- The pay cuts work in a tier system. Those making more than $100,001 will see their salary reduced by 15%.
- Del Conte also detailed what he called “cost containment measures” that mitigated the impact of spring sport cancelations.
- “None of it has been easy, and we recognize the impact it's had on so many and are deeply sorry for that.”
University of Texas athletic director Chris Del Conte announced Tuesday he was slashing the department’s work force by 17.9%, cutting coaches’ salaries and eliminating bonuses after COVID-19 wrecked the Longhorns’ finances.
The day many inside the athletic department feared came on the first day of a new fiscal year. The moves were designed to save the most financially-lucrative athletic department in America about $54.3 million — roughly a quarter of its annual revenues.
Twenty-six contracted coaches and administrators “voluntarily agreed” to take temporary salary reductions through Aug. 31, 2021, including football coach Tom Herman who stands to lose $900,000 this season.
Starting in mid-October, 274 athletic department employees will see pay cuts and 11 staffers will be temporarily furloughed with benefits.
Also, 35 staff members were laid off and 35 more vacant positions were eliminated, Del Conte announced. A school spokesman said no other information was provided. The UT athletic department employed 390 staffers before Tuesday’s cuts.
The pay cuts work in a tier system. Those making more than $100,001 will see their salary reduced by 15%. The most notable reduction comes from football. Herman was scheduled to make $6 million for the 2020 season, a number that will be reduced to $5,100,000. New offensive coordinators Mike Yurcich will lose about $255,000 from his new deal, and defensive coordinator Chris Ash will lose $120,000.
Those making $50,001 to $100,000 will see their salaries temporarily cut by 10% while those making $50,000 or less will have a 5% reduction.
In addition, Texas has temporarily stopped its bonus system for on-field performance. “These actions amount to a $13.1 million savings for the department budget,” Del Conte wrote in a statement posted on the school’s website.
“Our country is going through extremely challenging times, and the health crisis has disrupted the lives of so many,” Del Conte wrote. “Here in Texas Athletics, we’ve not been immune to that, and we have been managing the situation, adapting and adjusting to the ever-changing times.
“The moves that are outlined below were very hard to come to,” he added. “We had many painful and heartbreaking conversations, but the decisions that were made were necessary to ensure our financial stability going forward.”
Del Conte also detailed what he called “cost containment measures” that mitigated the impact of spring sport cancelations related to the coronavirus.

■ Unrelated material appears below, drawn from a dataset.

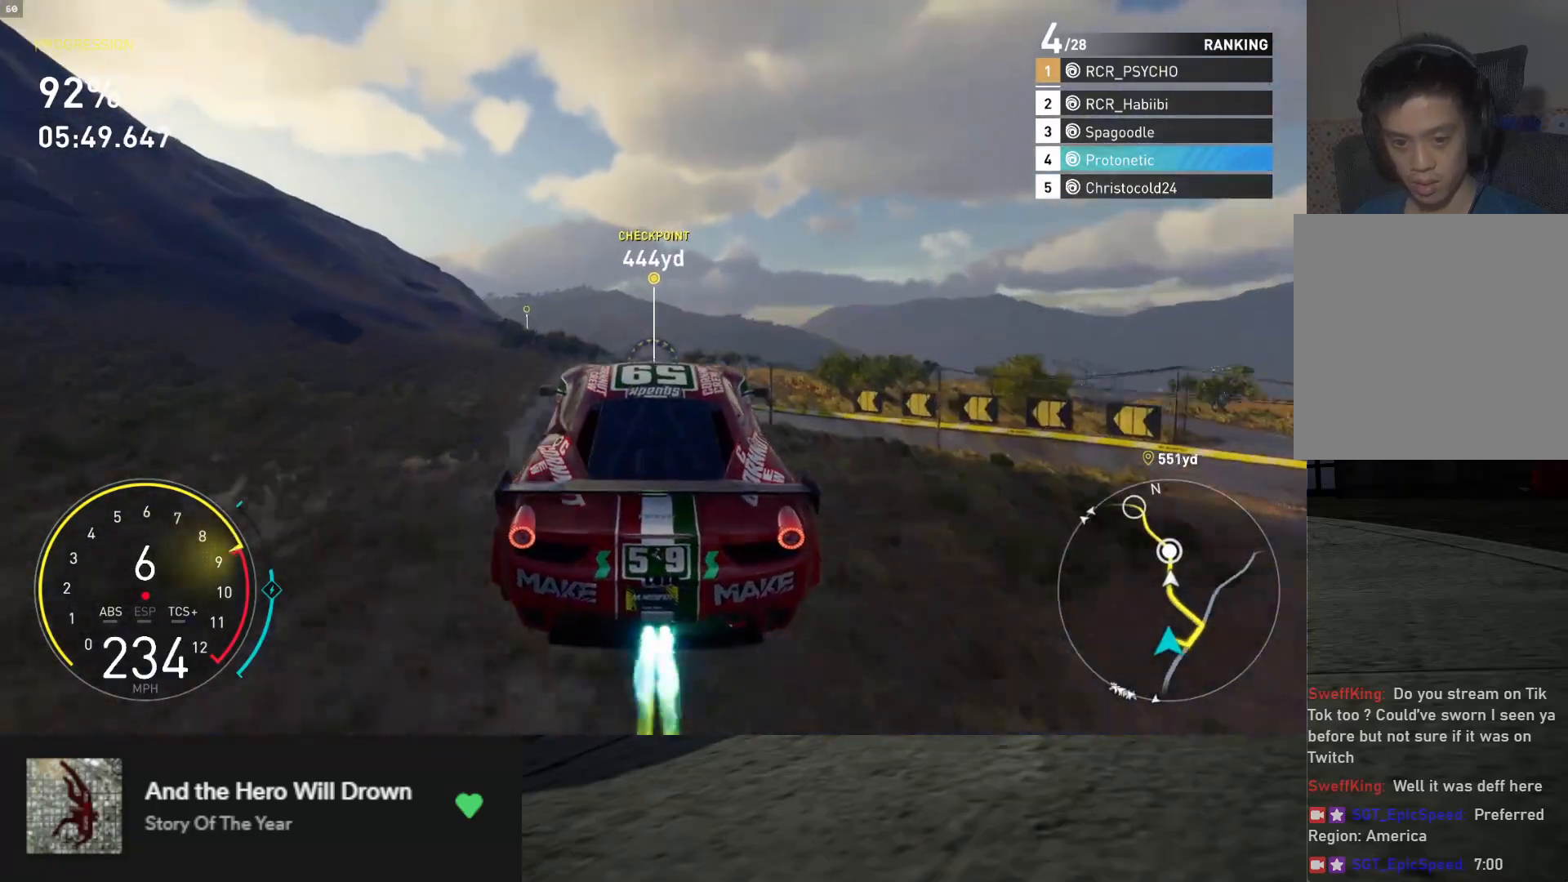
{"buttons": ["L1", "R2"], "left_stick": "right", "right_stick": "center", "events": [[467, "left_stick", "right"]]}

Del Conte said those savings amounted to $19.9 million compared to the previous year’s budget.
UT has reduced team operating expenses, regionalized team travel, pulled back on capital spending and deferred a principal debt payment that totaled $21.3 million in more savings, Del Conte said.
Del Conte made clear that these moves were designed to impact coaches and staff while not harming the athletes’ overall experience. “They were made in large part because, financially, our goal is and always will be to provide first-class opportunities, resources and support for our student-athletes,” Del Conte said.
Texas athletics is one of just a small handful of departments that is financially self-sufficient. No tax money is used for any aspect of Longhorns athletics. All coaching salaries, scholarship costs and anything related to the program come from ticket sales, TV revenue distributions and donors.
Still, the business of Texas athletics is incredible in its largess. UT generated $223.9 million in revenues during the 2018-19 school year, audited figures show. The school spent $207.4 million, which included at least $3.2 million being transferred back to university coffers.
The football program generated $67 million in ticket sales alone during the 2018 season. UT is regularly the No. 1 seller of T-shirts and memorabilia, and the department gets $15 million annually from ESPN for the Longhorn Network.
Still, UT cannot afford to stop playing football, something that appeared possible during the onset of a global pandemic. The Big 12 has voted to play a 10-game season in 2020, and UT opens the year against UTEP on Sept. 12. The school expects to have just 25% stadium capacity at Royal-Memorial Stadium, which normally holds just over 100,000.
Del Conte had avoided all questions about staff cuts or layoffs over the recent months, mostly because of UT’s fiscal calendar. Since the fiscal year ended on Aug. 31, Del Conte felt like he had more time to make decisions. But drastically reduced seating capacity at football games this fall made cuts unavoidable, a UT source said.
Del Conte said it’s his responsibility “to remain solvent, steady and able to perform at the highest level.”
“These are unprecedented times we are in and all of us in college athletics are facing unexpected circumstances, a lot of change and very difficult decisions,” Del Conte said. “None of it has been easy, and we recognize the impact it’s had on so many and are deeply sorry for that.”